Warum erzähle ich das hier? Ich finde es sehr faszinierend, wie in jedem Menschen ein unterschiedliches Mischungsverhältnis aus aktivem und passivem Wissen zu finden ist. Und frage mich, wie ich damit umgehe und ob bestimmte Fähigkeiten des Merkens und Speicherns vielleicht auch damit einher gehen, wie man früher gelernt hat? Ich habe einige Freunde, die in Bayern Abi gemacht haben und die haben, verdammt nochmal, eine bessere Allgemeinbildung, auch heute noch habe ich das Gefühl, dass sie neues Wissen schneller verinnerlichen. Ich mit meinem oft belächelten NRW-Abi habe das alles erst sehr viel später für mich entdeckt und gelernt.
Wenn ich nun weiter überlege, frage ich mich, wie viel aktives und wie viel passives Wissen habe ich wohl und wie werde ich mir dessen bewusst? Geht das überhaupt? Und was ist der Auslöser aus aktivem Wissen passives zu machen? Etwa die Zeitspanne der Nichtnutzung? Was wusste ich früher und weiß es heute nicht mehr? Dagegen spricht aber, dass ich immer noch Roger Whittaker Texte aus meiner Kindheit kenne, die ich im Radio hören musste.

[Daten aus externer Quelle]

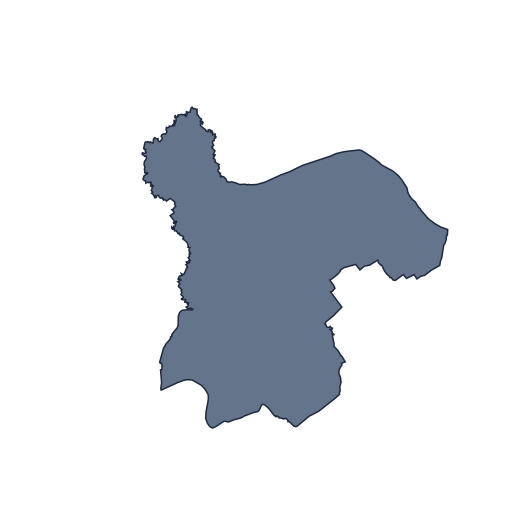 outline of Si Narong, Surin, Thailand, rotated 318°
{"feature_id": "78962969B85026049699572", "entity_name": "Si Narong", "entity_type": "district", "adm_level": 2, "iso_a3": "THA", "parent_name": "Thailand", "parent_adm1": "Surin", "projection": "robinson", "projection_center": [103.876, 14.794], "detail": "fine", "context": "isolated", "style": "filled", "palette": "slate", "viewbox_px": 512, "rotation_deg": 318, "n_neighbors": 0, "source": "geoboundaries", "source_scale": "gbopen_adm2", "svg_char_len": 6146}
<svg xmlns="http://www.w3.org/2000/svg" viewBox="0 0 512 512"><g transform="rotate(318 256 256)"><path d="M409.4,328.2L410.6,322.5L410.0,318.2L410.4,313.9L411.5,310.2L413.8,306.3L415.4,296.4L415.5,291.3L414.5,284.3L410.2,272.2L410.1,268.9L408.8,262.2L405.8,250.7L404.9,248.0L403.5,246.1L391.5,237.6L384.3,233.6L377.8,231.4L351.2,219.8L337.6,215.9L328.8,212.4L312.0,207.1L304.5,203.4L299.5,199.4L298.2,197.6L296.9,197.2L296.2,195.6L291.7,191.9L289.7,187.8L287.7,184.9L285.0,182.7L284.3,181.0L285.1,179.3L285.1,175.8L284.1,174.2L282.9,173.9L282.6,173.2L283.8,172.8L283.7,171.2L284.9,170.7L284.2,169.9L284.7,168.9L284.6,167.2L285.5,166.6L287.0,166.5L288.1,165.3L288.4,163.8L289.9,163.3L288.6,160.4L288.9,159.4L288.3,158.4L289.3,158.0L290.1,156.8L289.7,154.6L290.4,154.7L291.8,153.2L292.3,153.3L292.3,153.9L293.3,153.5L292.2,152.0L295.9,150.4L295.6,146.1L296.3,146.3L296.9,145.1L298.5,145.6L299.6,142.2L301.0,141.7L302.1,142.3L303.1,141.1L305.5,141.1L306.1,140.4L305.4,139.5L307.2,138.4L307.2,137.9L304.9,137.0L306.3,135.6L305.3,134.6L305.3,133.3L305.7,133.2L306.3,134.5L307.0,133.7L305.7,130.7L304.8,130.3L303.8,131.5L302.5,129.7L303.1,128.2L302.7,127.4L302.0,121.9L303.2,120.6L303.8,120.7L304.4,122.2L306.1,121.1L306.0,119.8L304.9,119.9L304.5,118.7L307.1,117.8L306.6,115.7L307.1,112.4L306.7,111.6L310.4,107.5L309.3,107.0L309.3,105.5L307.9,104.6L308.1,102.7L307.4,102.4L305.0,103.6L303.5,105.0L301.9,104.0L300.9,102.3L300.5,102.3L299.8,104.8L297.3,105.4L297.2,104.2L298.5,103.4L296.0,102.1L295.8,101.2L292.5,99.1L291.9,99.2L291.3,100.3L290.3,100.1L289.6,98.8L290.0,97.8L289.5,97.6L288.3,99.0L288.7,100.3L286.8,102.3L286.0,102.3L286.1,100.6L285.8,100.4L284.2,102.2L284.4,102.7L285.2,102.5L285.1,103.2L282.3,104.5L281.8,103.8L283.3,102.8L280.9,102.9L280.0,103.3L278.5,101.4L277.8,101.9L276.2,101.8L275.5,100.5L273.6,102.0L273.2,103.6L272.4,104.4L270.4,104.9L269.5,103.7L267.4,102.9L265.6,103.6L265.5,105.3L264.5,106.3L261.5,106.7L260.6,106.2L260.3,105.2L261.7,103.1L260.5,102.5L260.0,100.3L258.1,100.5L255.1,103.2L254.5,102.5L254.0,100.7L252.6,100.5L252.8,99.7L252.2,98.6L251.5,98.7L250.5,97.5L249.6,97.3L244.5,100.9L244.4,102.1L245.4,102.9L243.9,103.9L243.7,105.7L241.9,105.3L240.7,103.3L239.5,104.1L240.1,107.7L241.1,108.1L241.0,109.0L239.3,110.5L236.2,111.2L234.2,112.9L232.6,115.9L231.3,116.7L229.1,119.6L229.2,120.3L231.1,121.2L231.0,121.8L230.3,122.1L226.6,121.5L223.4,123.3L223.5,125.2L224.1,126.7L222.9,128.2L224.9,128.7L225.4,129.7L226.9,130.4L227.3,131.2L225.8,131.7L226.1,133.0L224.5,133.4L224.9,134.2L226.4,134.3L226.5,135.4L225.0,134.8L224.2,136.2L221.9,137.3L222.1,139.4L220.3,139.5L220.9,141.3L220.3,142.8L221.5,144.1L220.0,144.4L219.7,144.9L220.7,145.7L221.2,145.7L221.7,144.8L223.9,145.3L224.1,146.1L223.4,147.4L223.9,149.4L225.5,150.0L225.4,151.3L224.7,151.5L224.6,152.5L226.0,153.3L226.3,155.3L230.8,155.8L231.8,161.5L230.2,163.2L229.5,165.5L227.8,165.3L225.8,165.8L224.5,165.2L224.5,168.4L224.1,169.1L219.2,168.5L218.7,176.1L220.1,177.0L219.9,177.6L218.2,178.1L217.9,176.4L217.3,175.8L216.8,176.6L217.4,178.6L216.3,179.6L215.5,179.6L214.6,178.8L213.9,180.6L212.9,179.7L212.8,178.1L212.0,179.0L211.9,180.3L213.0,181.5L212.3,182.9L213.7,183.9L213.1,187.4L214.0,187.5L214.2,188.0L213.4,189.2L215.1,192.9L214.4,193.9L213.2,194.0L213.0,194.4L213.6,196.8L213.8,200.0L212.3,203.4L211.3,203.9L212.5,205.6L211.6,205.6L209.6,207.3L209.3,210.2L208.8,210.4L208.8,209.5L208.3,209.3L206.1,211.8L204.4,211.8L204.4,214.2L203.7,214.4L203.8,215.1L203.0,214.5L202.1,216.4L201.4,216.1L201.1,214.1L200.2,213.8L200.2,215.1L199.8,215.6L198.1,215.5L198.3,216.9L197.7,217.4L197.7,218.7L196.0,218.5L194.4,219.6L190.0,221.3L189.3,221.0L188.7,219.1L188.0,220.9L185.6,219.7L182.6,221.0L182.8,222.0L184.2,222.2L184.2,223.6L180.7,222.8L181.0,224.0L180.5,226.0L179.2,225.9L177.9,226.8L178.3,231.2L177.1,231.6L176.8,233.3L174.4,234.4L174.6,237.2L174.3,237.9L173.5,238.4L172.3,238.0L171.6,238.3L171.9,239.1L174.4,241.2L174.3,241.8L172.7,242.1L172.2,242.7L173.5,244.2L173.4,244.9L174.6,245.6L174.2,246.1L172.9,245.8L173.0,247.1L172.6,247.5L171.7,247.7L170.1,247.1L169.7,247.5L170.3,249.9L172.5,250.8L172.8,252.6L173.4,253.2L172.6,253.4L169.5,250.4L165.0,247.0L162.7,246.7L160.5,247.3L158.0,248.7L151.7,255.4L149.6,256.6L142.9,257.6L140.6,258.2L140.0,259.4L138.1,259.0L137.2,260.2L129.9,261.2L125.5,262.7L113.4,270.4L113.1,271.7L114.0,272.1L113.4,274.0L110.0,277.4L108.9,276.7L100.9,287.2L96.7,290.6L95.8,292.2L113.5,297.8L119.4,300.2L122.0,301.8L125.5,305.3L128.9,315.5L129.0,320.9L127.8,326.7L126.2,329.0L123.2,331.8L114.6,338.4L110.0,342.9L108.0,347.8L107.6,350.7L107.6,352.3L108.6,354.8L111.9,355.9L121.9,357.4L124.4,360.9L130.3,363.1L136.2,366.2L140.5,367.2L149.9,370.9L153.1,372.8L155.0,372.8L159.9,370.7L161.7,370.6L162.6,371.9L163.3,375.3L163.4,379.4L162.8,386.2L163.2,388.5L163.6,388.9L163.9,388.3L164.4,388.9L164.3,389.4L165.2,390.5L164.8,391.8L166.5,393.6L167.5,395.7L169.6,396.6L169.8,399.1L168.9,400.6L169.6,400.8L170.0,402.5L170.3,408.0L171.5,409.6L172.6,410.0L188.7,410.7L198.5,413.3L219.1,414.7L225.6,414.7L226.2,413.6L228.2,412.6L230.9,409.2L235.1,406.5L235.5,405.1L236.5,404.5L236.7,403.6L237.7,402.6L238.9,398.8L241.7,396.1L246.9,394.5L247.7,392.9L251.5,394.4L252.7,388.2L252.5,386.4L253.6,381.3L253.5,375.5L255.4,373.3L259.1,366.9L260.4,366.2L261.2,366.6L261.6,366.2L261.4,365.6L260.2,365.7L260.1,365.3L261.9,363.3L261.9,360.5L263.0,361.5L264.5,360.8L263.9,360.2L264.0,358.0L262.9,358.3L261.3,356.5L261.3,355.1L262.1,353.5L261.6,352.9L263.6,351.7L273.5,352.2L285.6,351.4L287.4,332.8L289.7,333.3L293.1,332.8L294.1,329.7L294.8,323.2L297.3,323.8L305.2,324.2L308.8,323.5L309.1,323.0L313.5,323.5L324.4,328.9L323.9,335.9L329.9,336.1L334.2,338.8L343.8,340.5L342.5,342.8L342.7,346.3L343.2,347.3L341.5,352.8L341.1,357.3L341.5,360.4L341.0,361.5L342.2,363.0L341.7,364.8L342.2,366.2L343.1,367.3L353.1,368.4L352.8,373.4L361.0,375.6L360.2,380.7L364.9,381.3L368.4,383.2L376.8,383.9L386.2,386.0L389.8,383.1L393.1,381.4L402.9,373.4L403.9,373.5L408.4,371.1L409.5,369.6L410.1,369.6L411.3,368.3L412.2,368.5L416.2,364.6L412.5,357.7L410.7,352.0L409.3,345.6L409.0,343.6L409.2,332.3L409.7,330.7L409.4,328.2Z" fill="#64748b" stroke="#1e293b" stroke-width="1.5"/></g></svg>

Und wieviel Mühe würde es kosten passives Wissen wieder zu aktivem zu machen? Und wenn ich schon mal dabei bin Musik als Beispiel zu nennen, warum kann ich mir Liedertexte von richtig übler Musik merken, Musik, die ich hasse und ganz bestimmt nicht aktiv höre, aber mal nicht drum herum gekommen bin, sie zu hören. Dagegen vergesse ich wichtige steuerrechtliche, datenschutzrelevante Fakten oder die Lage der Länder in Südamerika oder andere geographische Infos sofort wieder. Ich bin mir selbst ein Rätsel.